Patients with an intra-abdominal testicle will present with signs associated with an ‘acute abdomen’- lethargy, depression, abdominal pain, vomiting, anorexia, stiff gait, hypovolaemia/ shock etc. If a scrotal testicle is affected, it will appear swollen and the patient will have marked discomfort in the inguinal region. There may be discolouration of the overlying skin.

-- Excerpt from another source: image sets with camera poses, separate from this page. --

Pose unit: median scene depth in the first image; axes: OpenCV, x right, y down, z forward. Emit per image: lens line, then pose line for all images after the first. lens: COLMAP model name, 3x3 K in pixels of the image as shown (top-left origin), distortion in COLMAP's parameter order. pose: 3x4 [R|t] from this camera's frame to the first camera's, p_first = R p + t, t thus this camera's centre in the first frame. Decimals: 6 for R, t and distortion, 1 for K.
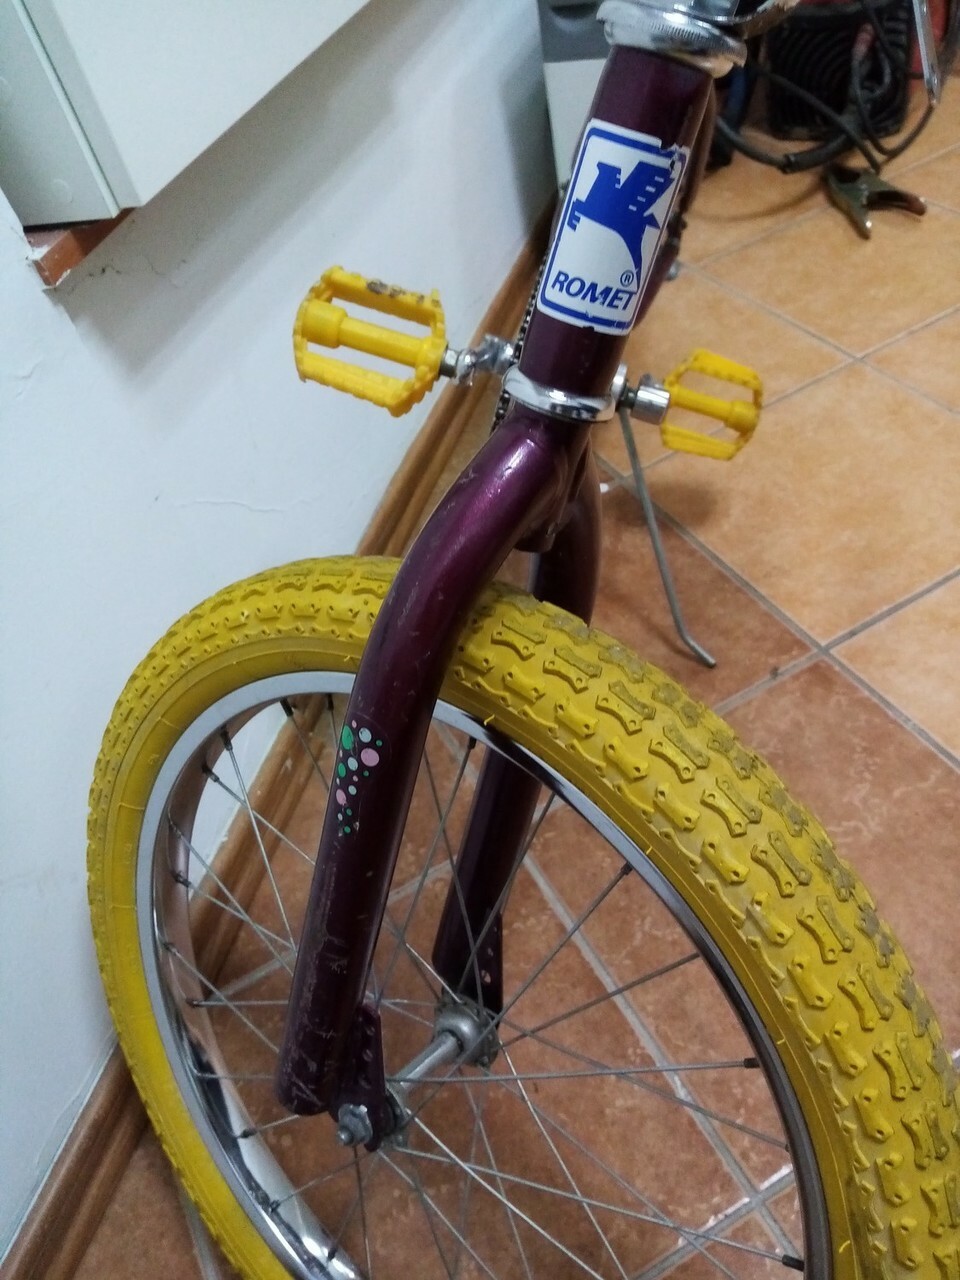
lens RADIAL K [[1029.7, 0, 474.3], [0, 1029.7, 644.1], [0, 0, 1]] dist [0.024746, -0.058536]
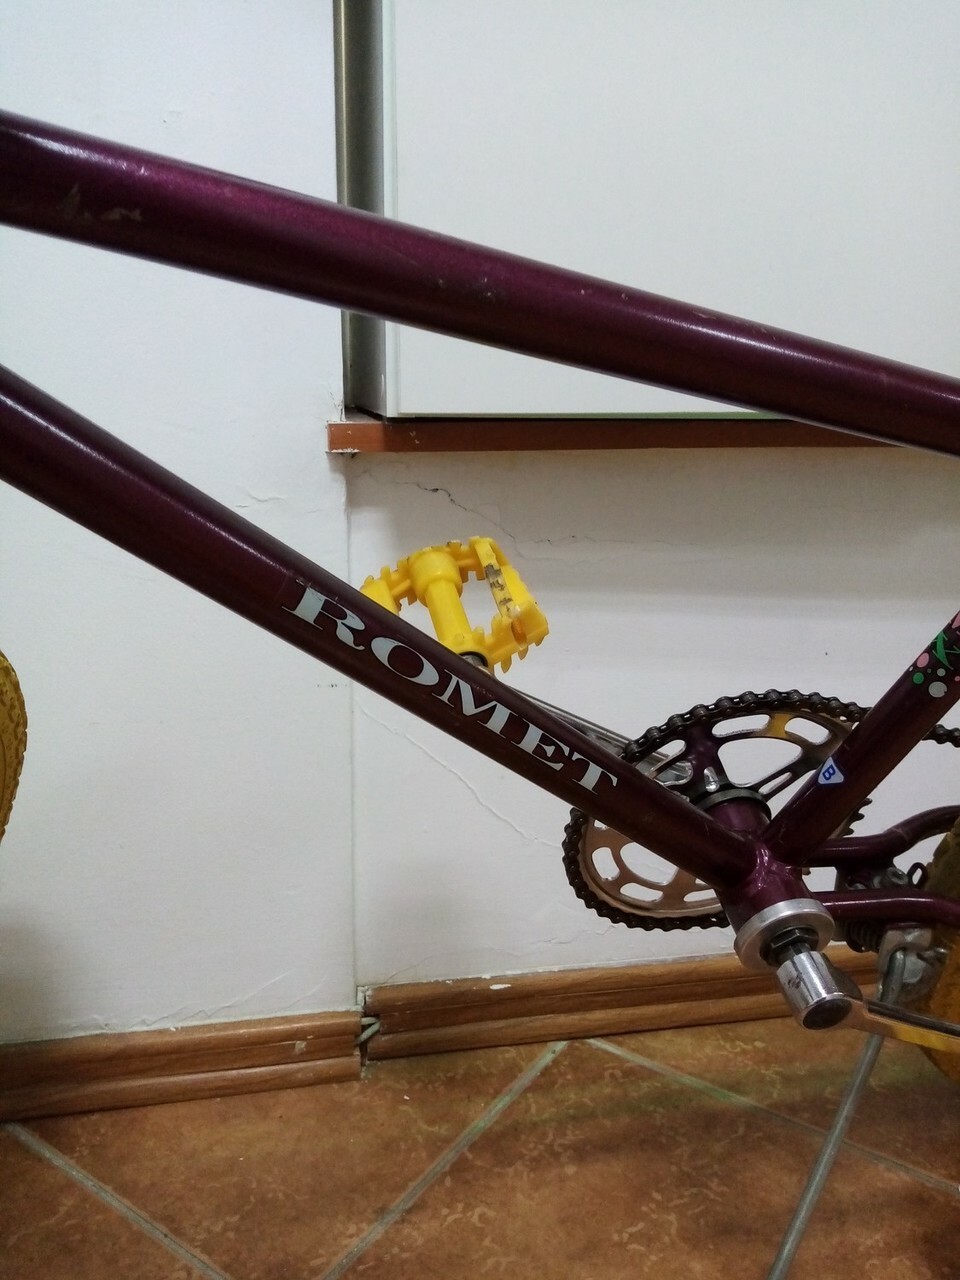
lens RADIAL K [[1029.7, 0, 480.4], [0, 1029.7, 645.7], [0, 0, 1]] dist [0.024746, -0.058536]
pose [[0.452869, 0.420243, -0.786324, 0.412519], [-0.708573, 0.704941, -0.031341, -0.192695], [0.541141, 0.571362, 0.617019, 0.368521]]
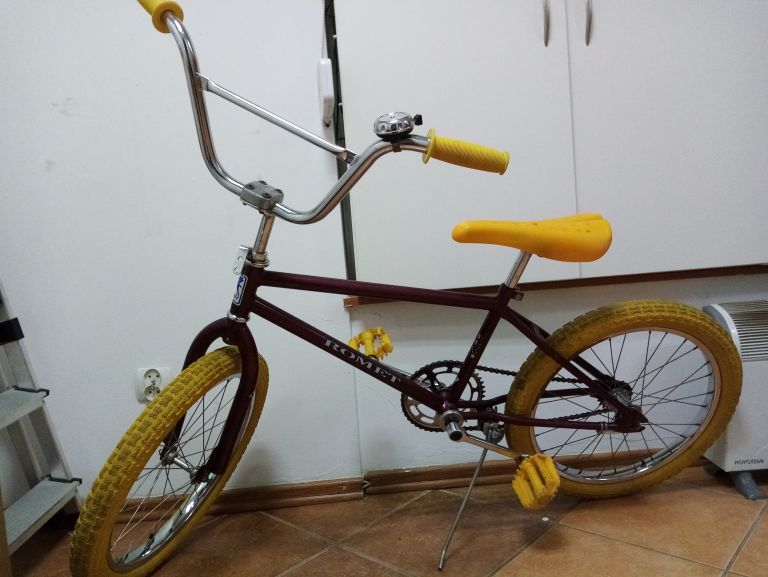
lens RADIAL K [[617.8, 0, 386.2], [0, 617.8, 282.0], [0, 0, 1]] dist [0.024746, -0.058536]
pose [[0.342744, 0.245713, -0.906726, 1.201422], [-0.669976, 0.740518, -0.052580, -0.273376], [0.658528, 0.625506, 0.418430, 0.048170]]
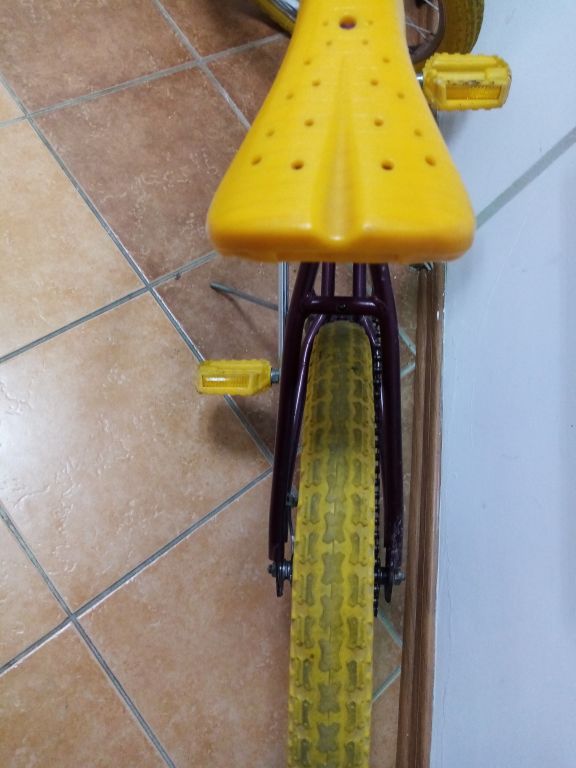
lens RADIAL K [[617.8, 0, 286.0], [0, 617.8, 385.5], [0, 0, 1]] dist [0.024746, -0.058536]
pose [[-0.975067, 0.127041, -0.181949, 0.326113], [-0.220851, -0.475476, 0.851556, -0.972782], [0.021671, 0.870508, 0.491678, 0.654865]]
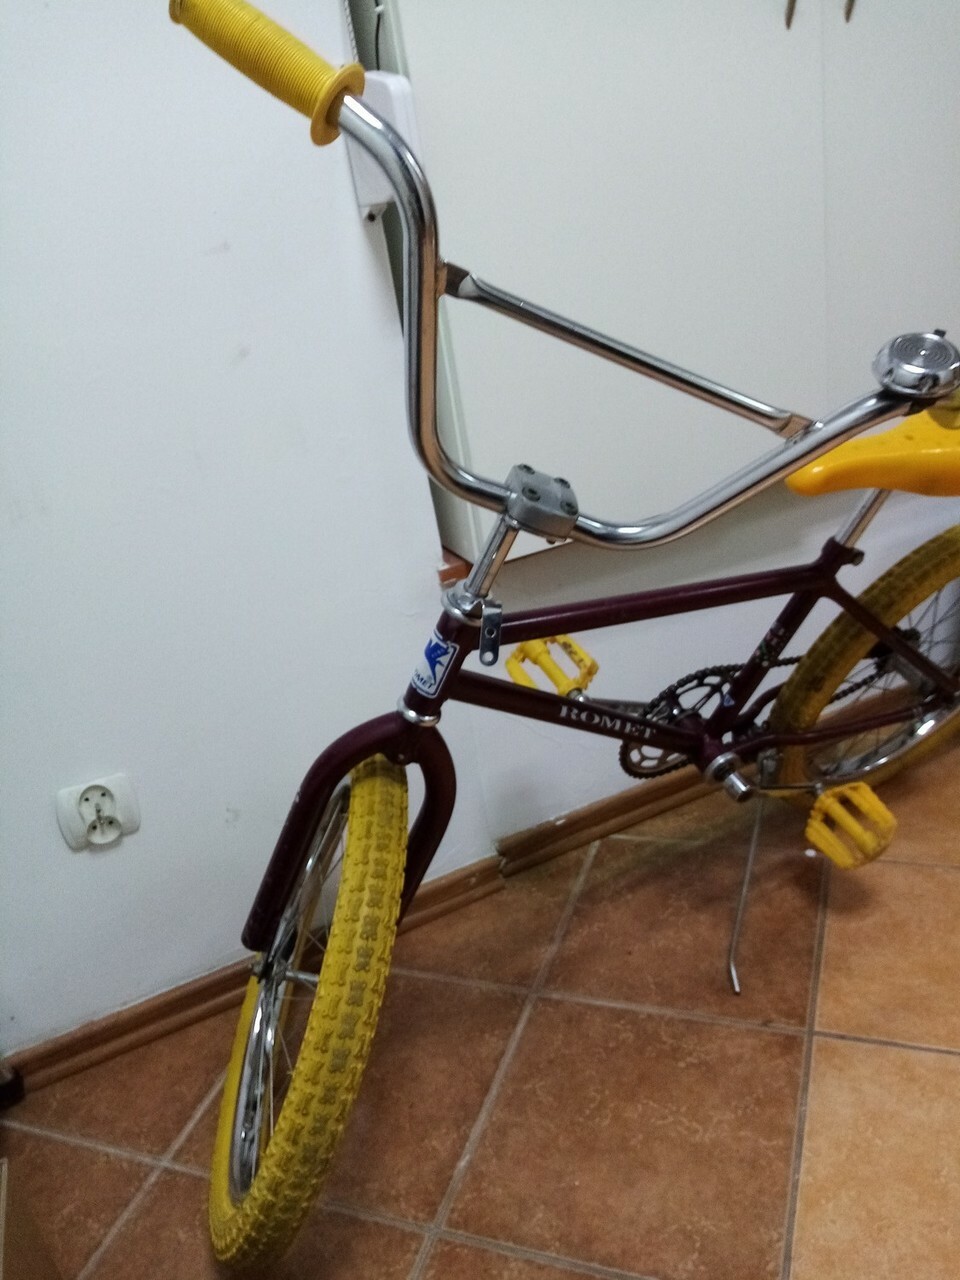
lens RADIAL K [[1029.7, 0, 471.2], [0, 1029.7, 643.2], [0, 0, 1]] dist [0.024746, -0.058536]
pose [[0.676685, 0.394023, -0.621968, 0.656385], [-0.519522, 0.854116, -0.024135, -0.154822], [0.521723, 0.339458, 0.782671, -0.364317]]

Orchitis/ epididymitis is the main differential for a visibly swollen and painful testicle.
In each case, the patient’s condition will start to deteriorate significantly as ischaemic necrosis develops.

292
Q

How do you diagnose testicular/spermatic cord torsion?

A

The diagnosis is likely to be confirmed when performing ultrasound examination of the ‘acute’ abdomen or examination of the scrotum.

293
Q

What is Orchitis/ epididymitis, what type of patient is usually affected by it and what causes it?

A

This is a rare condition which can occasionally affect, usually, younger, intact, male dogs- it may be more common in breeding dogs. Orchitis can develop secondary to trauma, penetrating foreign body or infection. It may be secondary to systemic infection e.g. distemper virus or Brucella canis infection (Braund, 2014). As Brucella canis has zoonotic potential it is important to be aware of this possibility when handling, investigating and nursing affected patients.

294
Q

What are the clinical signs of Orchitis/ epididymitis?

A

There is a sudden onset swelling of the affected testicle – possibly with an associated wound and there will often be signs of systemic illness with fever, lethargy, anorexia and vomiting. The condition is very painful- the patient may have a hunched stance, a stiff gait and be reluctant to lie down. The testicle will often be visibly swollen and inflamed with erythema of the overlying scrotal skin.
Other possible causes of a swollen, painful testicle include testicular torsion or abscess. Tumours will cause testicular enlargement but are not usually painful.

295
Q

How do you diagnose Orchitis/ epididymitis?

A

The condition can be diagnosed by ultrasound, FNA of the affected testicle and analysis of semen samples. As the condition is painful, sedation may be required for any investigation. Microscopic examination of semen may demonstrate bacteria and leucocytes- culture and sensitivity should be performed if infection is possible. Haematology is likely to demonstrate a leucocytosis and neutrophilia.

296
Q

What is the treatment for Orchitis/ epididymitis?

A

Antibiosis (for infected cases), analgesia and anti-inflammatories are likely to be required.

297
Q

What nursing care is required for Orchitis/ epididymitis?

A

Nursing care
Cold compresses may be applied, with care, to decrease pain and swelling. It is important to ensure the patient is comfortable and has a deep bed.